Reproduce every one of the records below word for word, but leave out the pictures.
-=-=-
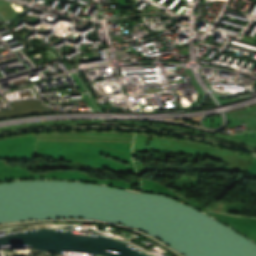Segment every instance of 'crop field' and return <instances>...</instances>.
Wrapping results in <instances>:
<instances>
[{"instance_id":"crop-field-2","label":"crop field","mask_w":256,"mask_h":256,"mask_svg":"<svg viewBox=\"0 0 256 256\" xmlns=\"http://www.w3.org/2000/svg\"><path fill=\"white\" fill-rule=\"evenodd\" d=\"M231 123L246 121L252 131H256V108L228 115Z\"/></svg>"},{"instance_id":"crop-field-1","label":"crop field","mask_w":256,"mask_h":256,"mask_svg":"<svg viewBox=\"0 0 256 256\" xmlns=\"http://www.w3.org/2000/svg\"><path fill=\"white\" fill-rule=\"evenodd\" d=\"M9 103L13 110H1L0 116L15 115V114H21V113H28V112L48 111L50 109L47 107H43L42 102L36 101V100L15 101V102H9ZM40 113H45V112L29 113V114H40ZM29 114H21V115H29ZM21 115L0 117V118L16 117Z\"/></svg>"}]
</instances>
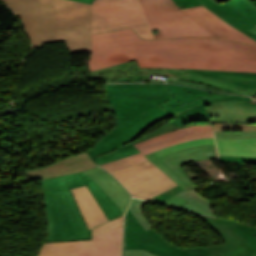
-=-=-
TASK RESULT:
Segment every instance of 'crop field' and return <instances>...</instances>.
Wrapping results in <instances>:
<instances>
[{"instance_id":"crop-field-2","label":"crop field","mask_w":256,"mask_h":256,"mask_svg":"<svg viewBox=\"0 0 256 256\" xmlns=\"http://www.w3.org/2000/svg\"><path fill=\"white\" fill-rule=\"evenodd\" d=\"M231 123L246 121L252 131H256V108L228 115Z\"/></svg>"},{"instance_id":"crop-field-1","label":"crop field","mask_w":256,"mask_h":256,"mask_svg":"<svg viewBox=\"0 0 256 256\" xmlns=\"http://www.w3.org/2000/svg\"><path fill=\"white\" fill-rule=\"evenodd\" d=\"M9 103L13 110H1L0 116L15 115V114H21V113H28V112L48 111L50 109L47 107H43L42 102L36 101V100L15 101V102H9ZM40 113H45V112L29 113V114H40ZM29 114H21V115H29ZM21 115L0 117V118L16 117Z\"/></svg>"}]
</instances>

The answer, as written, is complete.